# [TRY IT]
Transcribe each entry exactly as it appears, leaving out any picture it holds.
[[ INFORMATION PROVIDED open ]]
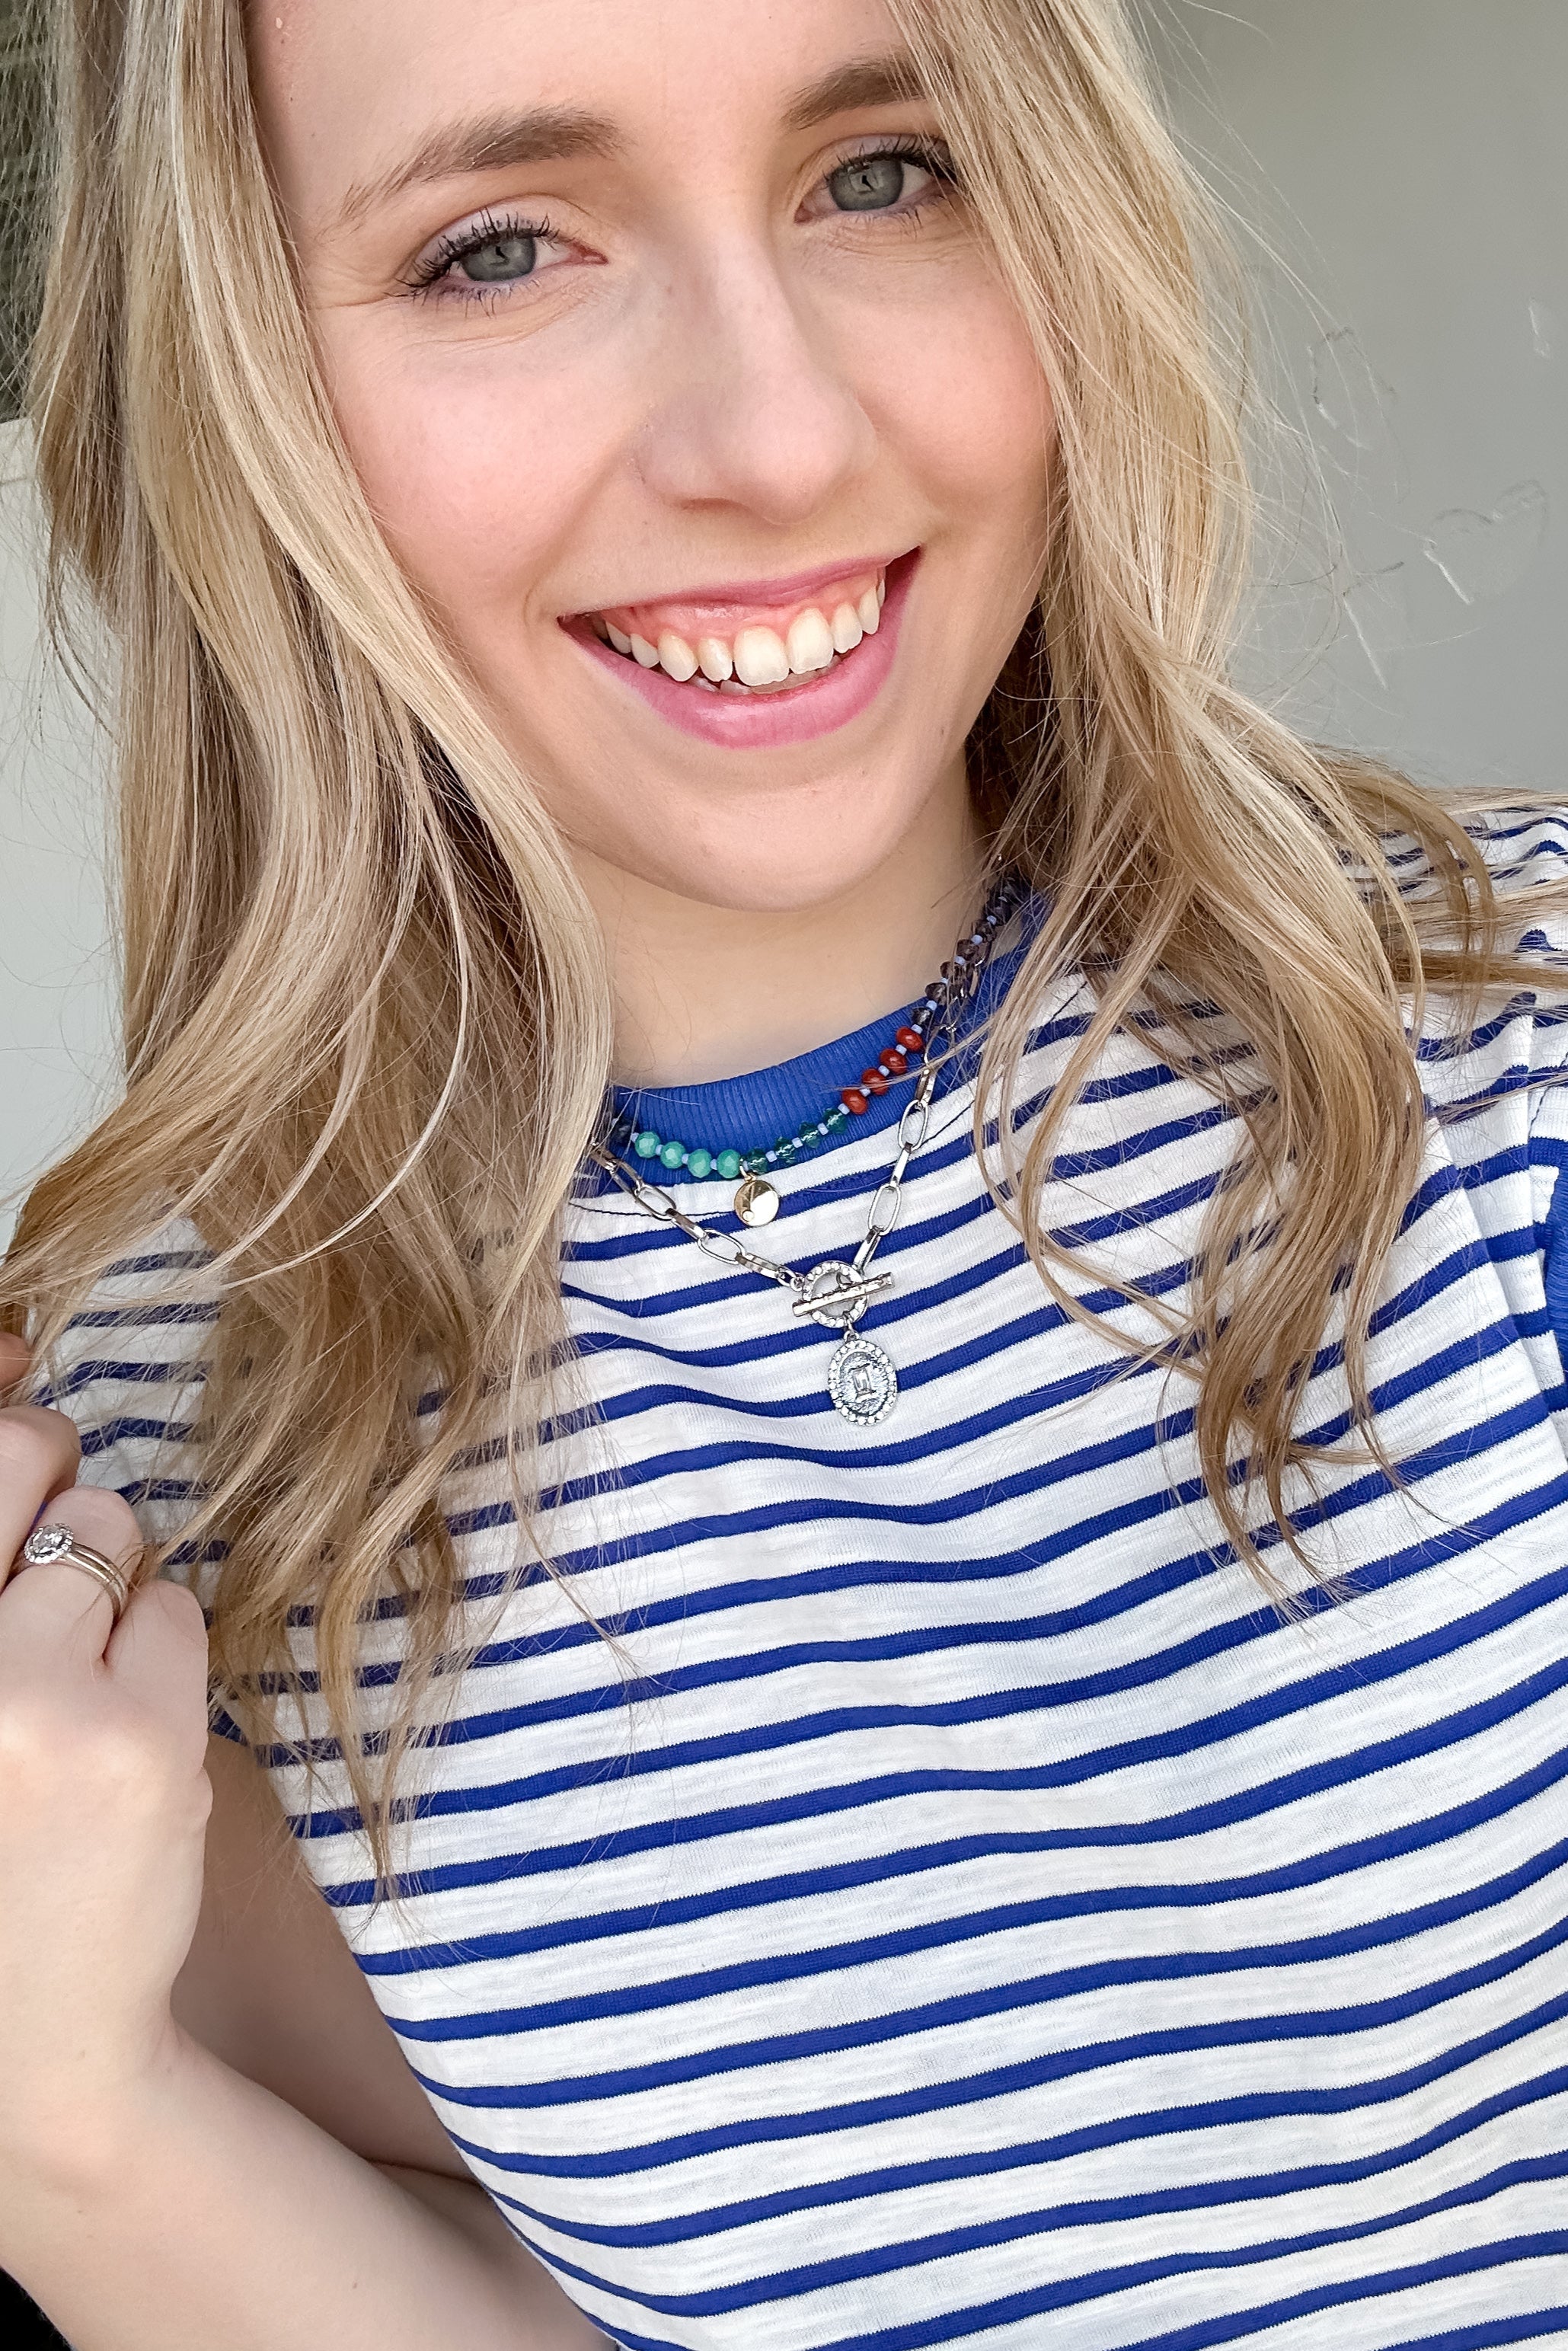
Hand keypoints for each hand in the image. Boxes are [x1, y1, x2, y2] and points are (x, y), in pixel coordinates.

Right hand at [0, 1331, 211, 2181]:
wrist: (27, 2038)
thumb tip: (17, 1358)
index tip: (14, 1390)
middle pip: (24, 1452)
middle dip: (49, 1469)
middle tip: (49, 1546)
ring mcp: (34, 1697)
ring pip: (114, 1530)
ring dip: (111, 1583)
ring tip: (77, 1679)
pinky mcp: (141, 1735)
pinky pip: (178, 1612)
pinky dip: (163, 1651)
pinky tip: (125, 1727)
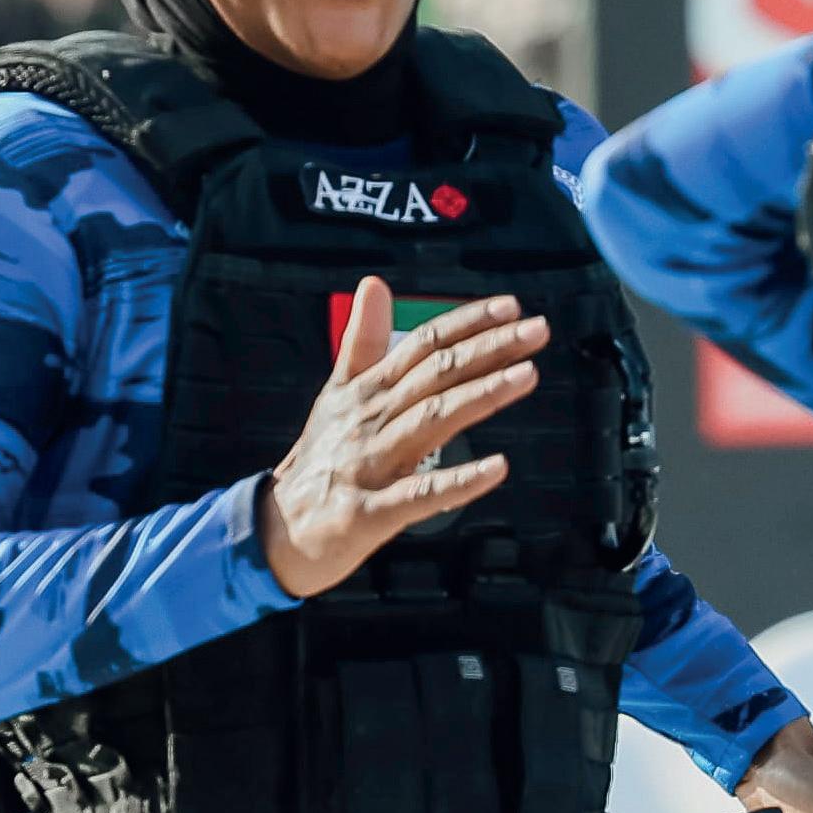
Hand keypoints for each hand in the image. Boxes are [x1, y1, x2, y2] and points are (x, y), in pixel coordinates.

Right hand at [258, 279, 547, 600]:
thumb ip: (361, 341)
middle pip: (435, 375)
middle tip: (536, 331)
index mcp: (367, 391)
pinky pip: (420, 495)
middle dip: (488, 349)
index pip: (422, 345)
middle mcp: (371, 420)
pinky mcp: (371, 512)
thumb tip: (374, 283)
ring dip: (480, 397)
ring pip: (430, 422)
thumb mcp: (336, 394)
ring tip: (525, 376)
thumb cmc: (319, 461)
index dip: (466, 323)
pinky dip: (458, 482)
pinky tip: (496, 467)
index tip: (510, 308)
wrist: (277, 529)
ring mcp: (371, 465)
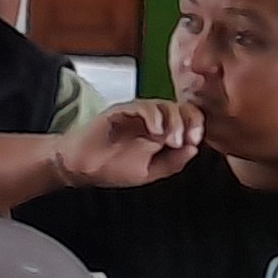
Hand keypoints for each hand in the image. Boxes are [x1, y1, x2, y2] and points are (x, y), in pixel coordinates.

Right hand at [53, 99, 207, 191]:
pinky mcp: (121, 110)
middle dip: (188, 123)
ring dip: (173, 120)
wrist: (81, 168)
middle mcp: (152, 120)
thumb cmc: (112, 170)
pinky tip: (154, 131)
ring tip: (170, 139)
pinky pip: (143, 106)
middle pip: (181, 108)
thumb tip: (194, 149)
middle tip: (184, 140)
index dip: (196, 126)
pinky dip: (153, 116)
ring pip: (164, 104)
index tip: (195, 141)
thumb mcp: (150, 172)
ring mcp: (136, 114)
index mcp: (162, 133)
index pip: (188, 119)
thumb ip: (173, 162)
[[ INFORMATION PROVIDED closed ]]
# [ANSWER SPACE]
Hand keypoints for each hand in the image. Boxes are [x1, y1, x2, y2] and points are (x, y), in pixel coordinates.

Right hand at [0, 1331, 211, 2181]:
wrist: (27, 2038)
thumb tip: (17, 1358)
index tip: (14, 1390)
middle pip: (24, 1452)
middle dip: (49, 1469)
middle tip: (49, 1546)
ring mcp: (34, 1697)
ring pip: (114, 1530)
ring dip: (111, 1583)
ring tip: (77, 1679)
pinky mcp: (141, 1735)
pinky pip: (178, 1612)
pinky dip: (163, 1651)
pinky tip: (125, 1727)
Hand keypoints for each hand in the image. Boxes are [x1, y1, x2, y2] and points are (x, y), in pixel coordinates.

Right hand at [258, 279, 547, 600]:
thumb ip: (361, 341)
middle pip: (435, 375)
middle tip: (536, 331)
index mcp: (367, 391)
pinky pip: (420, 495)
middle dip: (488, 349)
index pip: (422, 345)
middle mcp: (371, 420)
pinky mcp: (371, 512)
thumb tip: (374, 283)
ring dip: (480, 397)
ring pip: (430, 422)
thumb mcp: (336, 394)
ring tip: (525, 376)
thumb cmc: (319, 461)
index dip: (466, 323)
pinky dip: (458, 482)
pinky tip: (496, 467)
index tip: (510, 308)
wrist: (277, 529)
ring mcp: (371, 465)
Hand keypoints for each hand in the image. Boxes are [x1, y1, x2, y2] and points are (x, y), in pixel coordinates.

Right hand at [53, 99, 207, 191]:
pinky mcp: (121, 110)
middle dip: (188, 123)
ring dip: (173, 120)
wrist: (81, 168)
middle mcp: (152, 120)
thumb cmc: (112, 170)
pinky tip: (154, 131)
ring tip: (170, 139)
pinky pip: (143, 106)
middle pip: (181, 108)
thumb tip: (194, 149)
middle tip: (184, 140)
index dip: (196, 126)
pinky dip: (153, 116)
ring pip: (164, 104)
index tip: (195, 141)
thumb mcp: (150, 172)
ring mcp: (136, 114)
index mcp: (162, 133)
index pip: (188, 119)
thumb ip: (173, 162)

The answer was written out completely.